At IAB ALM 2026, past and present board chairs gathered to look back at three decades of digital advertising and debate what comes next. The session marked the trade body’s 30th anniversary and traced how the industry grew from early experimentation into a market now valued at about $260 billion, as reported by The Drum.
The discussion moved through four eras of change: Foundations, Acceleration, Transformation, and Horizon. One theme came up again and again. Innovation drives change, but standards are what allow the industry to scale.
Foundations: Turning Early Chaos Into Credibility
In the late 1990s, digital advertising struggled to gain trust. Early leaders said the biggest challenge was convincing agencies that online media was legitimate.
Publishing the first online ad revenue reports helped shift perception. Once advertisers saw real numbers, investment followed.
Standardization played a huge role. Early publishers ran hundreds of ad sizes. Leaders worked to reduce that number dramatically, making buying and selling simpler. The result was immediate. Spending increased and revenue doubled the following year.

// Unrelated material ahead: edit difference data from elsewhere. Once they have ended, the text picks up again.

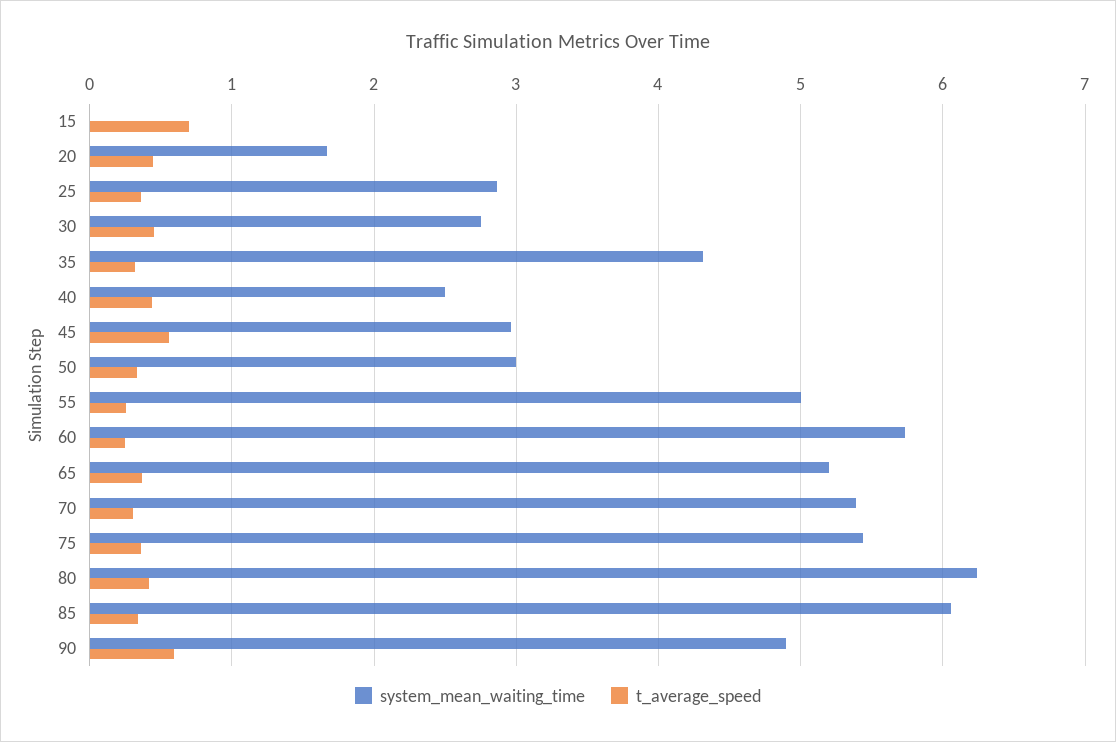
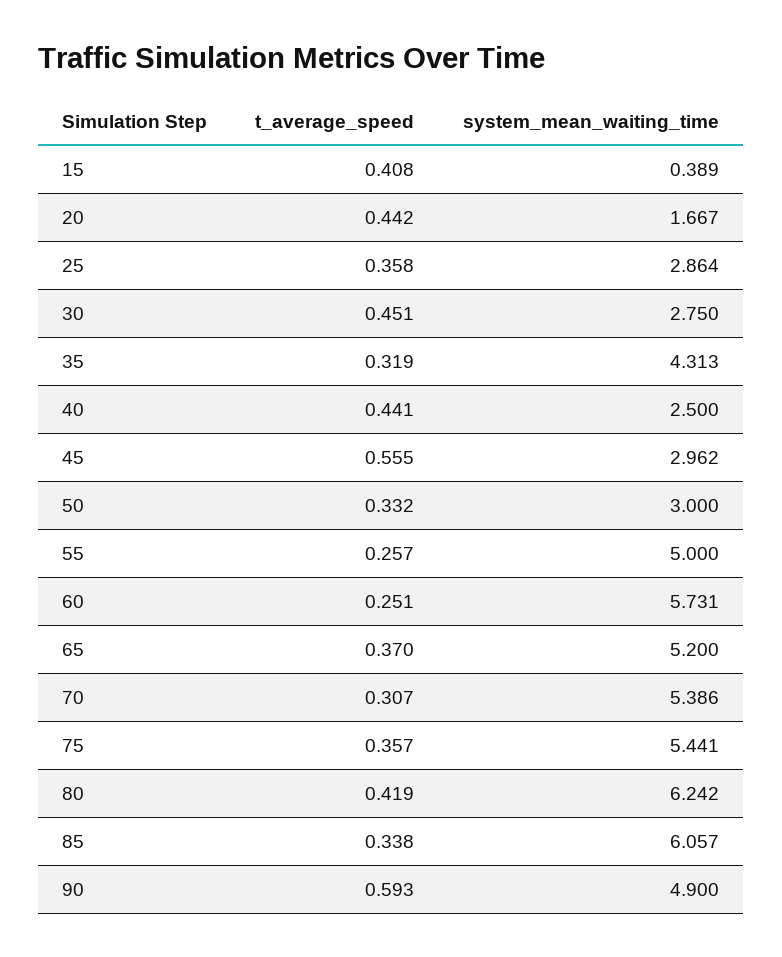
  {
    "system_mean_waiting_time": {
-     "15": 0,
+     "15": 0.389,
      "20": 1.667,
      "25": 2.864,
      "30": 2.75,
      "35": 4.313,
      "40": 2.5,
      "45": 2.962,
      "50": 3,
      "55": 5,
      "60": 5.731,
      "65": 5.2,
      "70": 5.386,
      "75": 5.441,
      "80": 6.242,
      "85": 6.057,
      "90": 4.9
    },
    "t_average_speed": {
-     "15": 0.7,
+     "15": 0.408,
      "20": 0.442,
      "25": 0.358,
      "30": 0.451,
      "35": 0.319,
      "40": 0.441,
      "45": 0.555,
      "50": 0.332,
      "55": 0.257,
      "60": 0.251,
      "65": 0.37,
      "70": 0.307,
      "75": 0.357,
      "80": 0.419,
      "85": 0.338,
      "90": 0.593
    }
  }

Acceleration: Programmatic and Video Reshape the Market
From 2006 to 2015, digital advertising expanded quickly through programmatic buying and online video. Growth came with tension.
Some leaders worried that automated buying could turn media inventory into a commodity. Others said collaboration across publishers, agencies, and platforms helped bring clarity to new technologies.
Streaming video marked another turning point. What started as full TV episodes posted online evolved into connected TV and the streaming ecosystem marketers rely on today.
Transformation: Privacy and Trust Take Center Stage
Between 2016 and 2024, the industry faced a different kind of pressure. Privacy regulation, brand safety concerns, and declining consumer trust forced companies to rethink how digital advertising worked.
Industry leaders said collaboration became even more important during this period. Trade groups helped negotiate frameworks with regulators and develop new privacy standards that applied across the entire ecosystem, not only publishers.
At the same time, publishers leaned into first party data and new digital events to rebuild their business models.
Horizon: AI Creates a New Standards Battle
Looking ahead, IAB leaders believe AI will define the next chapter. Automation promises efficiency and creativity, yet it also creates fragmentation.
Speakers said the industry needs a common language and shared protocols to avoid repeating past mistakes. Leaders warned that chasing short term gains without considering the consumer experience can damage long term trust.
The message was consistent. AI will expand possibilities, but standards will determine whether that growth becomes sustainable.
Universal Lessons After 30 Years
Despite rapid technological change, several principles have endured.
Trust remains central to how deals are made. Collaboration still drives progress. And every major leap forward has followed the same pattern. Innovation arrives first. Chaos follows. Standards bring order.
What Comes Next
IAB leaders expect the next wave of change to focus on interoperability, better measurement, and more integrated planning across channels. Predictions ranged from AI reshaping data workflows to fewer cable networks by the end of the year.
One takeaway stood out. Digital advertising grows fastest when the industry agrees on how it works.
Thirty years after its founding, the IAB faces a familiar challenge. Help the industry define the rules of the next era before the next boom begins.